§ **Work task**
Please find all lines in the data that hold the string "pixel" and copy them.

------------------------------------

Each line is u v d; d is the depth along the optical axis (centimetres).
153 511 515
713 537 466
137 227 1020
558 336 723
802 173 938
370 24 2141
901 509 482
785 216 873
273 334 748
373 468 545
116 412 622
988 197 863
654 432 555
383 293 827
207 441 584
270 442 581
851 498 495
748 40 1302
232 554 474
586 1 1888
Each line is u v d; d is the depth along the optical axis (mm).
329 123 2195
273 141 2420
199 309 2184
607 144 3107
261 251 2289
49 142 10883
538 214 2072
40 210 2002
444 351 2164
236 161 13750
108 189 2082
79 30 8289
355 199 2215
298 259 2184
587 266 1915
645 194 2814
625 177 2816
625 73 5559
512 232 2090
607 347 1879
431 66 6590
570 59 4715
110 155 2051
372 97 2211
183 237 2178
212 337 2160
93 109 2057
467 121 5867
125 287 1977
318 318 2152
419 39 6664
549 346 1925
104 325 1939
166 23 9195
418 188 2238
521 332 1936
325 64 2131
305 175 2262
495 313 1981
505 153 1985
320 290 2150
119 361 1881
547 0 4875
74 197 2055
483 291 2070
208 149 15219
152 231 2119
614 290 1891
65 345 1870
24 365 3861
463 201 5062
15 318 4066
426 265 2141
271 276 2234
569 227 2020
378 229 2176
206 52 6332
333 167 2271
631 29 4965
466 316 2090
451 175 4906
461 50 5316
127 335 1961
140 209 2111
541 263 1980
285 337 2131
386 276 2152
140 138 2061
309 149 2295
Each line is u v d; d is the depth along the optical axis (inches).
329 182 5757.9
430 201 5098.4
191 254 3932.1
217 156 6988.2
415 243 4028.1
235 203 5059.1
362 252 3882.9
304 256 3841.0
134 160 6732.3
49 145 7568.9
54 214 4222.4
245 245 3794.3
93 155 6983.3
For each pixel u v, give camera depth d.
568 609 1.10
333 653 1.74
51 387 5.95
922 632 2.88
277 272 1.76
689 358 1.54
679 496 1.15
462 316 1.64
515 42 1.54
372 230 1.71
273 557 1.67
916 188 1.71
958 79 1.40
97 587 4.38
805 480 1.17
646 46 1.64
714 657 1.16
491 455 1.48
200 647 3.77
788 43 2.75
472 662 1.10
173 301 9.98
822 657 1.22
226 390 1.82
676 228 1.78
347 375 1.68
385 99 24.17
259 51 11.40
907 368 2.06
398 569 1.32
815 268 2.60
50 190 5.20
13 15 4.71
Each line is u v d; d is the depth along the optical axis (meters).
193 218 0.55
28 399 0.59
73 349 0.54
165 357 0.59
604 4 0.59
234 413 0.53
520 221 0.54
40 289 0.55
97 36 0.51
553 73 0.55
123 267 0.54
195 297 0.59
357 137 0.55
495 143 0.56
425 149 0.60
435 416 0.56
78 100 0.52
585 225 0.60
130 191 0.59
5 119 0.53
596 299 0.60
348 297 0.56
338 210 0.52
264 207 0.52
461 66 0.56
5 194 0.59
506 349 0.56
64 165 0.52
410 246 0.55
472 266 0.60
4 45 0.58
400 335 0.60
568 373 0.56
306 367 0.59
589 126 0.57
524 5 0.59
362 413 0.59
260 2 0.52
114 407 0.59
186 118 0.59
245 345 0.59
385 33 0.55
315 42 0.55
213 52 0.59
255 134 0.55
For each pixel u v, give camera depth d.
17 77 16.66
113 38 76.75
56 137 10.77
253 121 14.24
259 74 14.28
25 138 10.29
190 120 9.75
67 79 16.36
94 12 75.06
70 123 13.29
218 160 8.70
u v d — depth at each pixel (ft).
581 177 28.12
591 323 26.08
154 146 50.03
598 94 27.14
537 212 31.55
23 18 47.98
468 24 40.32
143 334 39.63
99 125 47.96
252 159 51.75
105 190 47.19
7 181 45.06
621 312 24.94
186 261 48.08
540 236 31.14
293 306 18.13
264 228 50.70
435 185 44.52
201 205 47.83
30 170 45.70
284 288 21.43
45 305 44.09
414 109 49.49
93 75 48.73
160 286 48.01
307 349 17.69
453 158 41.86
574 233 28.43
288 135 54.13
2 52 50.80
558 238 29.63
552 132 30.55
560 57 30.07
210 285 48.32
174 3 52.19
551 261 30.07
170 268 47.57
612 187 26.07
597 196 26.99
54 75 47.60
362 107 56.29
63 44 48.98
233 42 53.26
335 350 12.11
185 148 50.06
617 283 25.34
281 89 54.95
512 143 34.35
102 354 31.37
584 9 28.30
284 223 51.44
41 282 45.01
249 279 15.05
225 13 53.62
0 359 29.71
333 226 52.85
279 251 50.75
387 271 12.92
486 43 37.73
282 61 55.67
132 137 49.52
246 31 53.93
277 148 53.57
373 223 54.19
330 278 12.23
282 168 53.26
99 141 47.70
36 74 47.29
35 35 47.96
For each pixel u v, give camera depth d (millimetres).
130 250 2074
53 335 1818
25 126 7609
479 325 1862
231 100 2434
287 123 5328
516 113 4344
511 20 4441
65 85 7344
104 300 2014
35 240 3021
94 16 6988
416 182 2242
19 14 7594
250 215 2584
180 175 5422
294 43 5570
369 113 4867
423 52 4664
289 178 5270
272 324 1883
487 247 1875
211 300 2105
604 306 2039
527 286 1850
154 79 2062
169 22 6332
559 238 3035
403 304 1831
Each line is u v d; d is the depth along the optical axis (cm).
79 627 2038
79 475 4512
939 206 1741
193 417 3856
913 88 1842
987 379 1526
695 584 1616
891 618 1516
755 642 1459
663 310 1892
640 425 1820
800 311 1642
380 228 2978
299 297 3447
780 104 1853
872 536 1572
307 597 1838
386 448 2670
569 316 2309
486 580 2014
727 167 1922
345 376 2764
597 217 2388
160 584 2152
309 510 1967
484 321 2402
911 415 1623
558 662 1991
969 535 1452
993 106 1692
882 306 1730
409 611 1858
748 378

------------------------------------

§ **Answer below**
For each pixel u v, give camera depth d.
For each pixel u v, give camera depth d.
u v d — depth at each pixel (ft).
For each pixel u v, give camera depth d (millimetres).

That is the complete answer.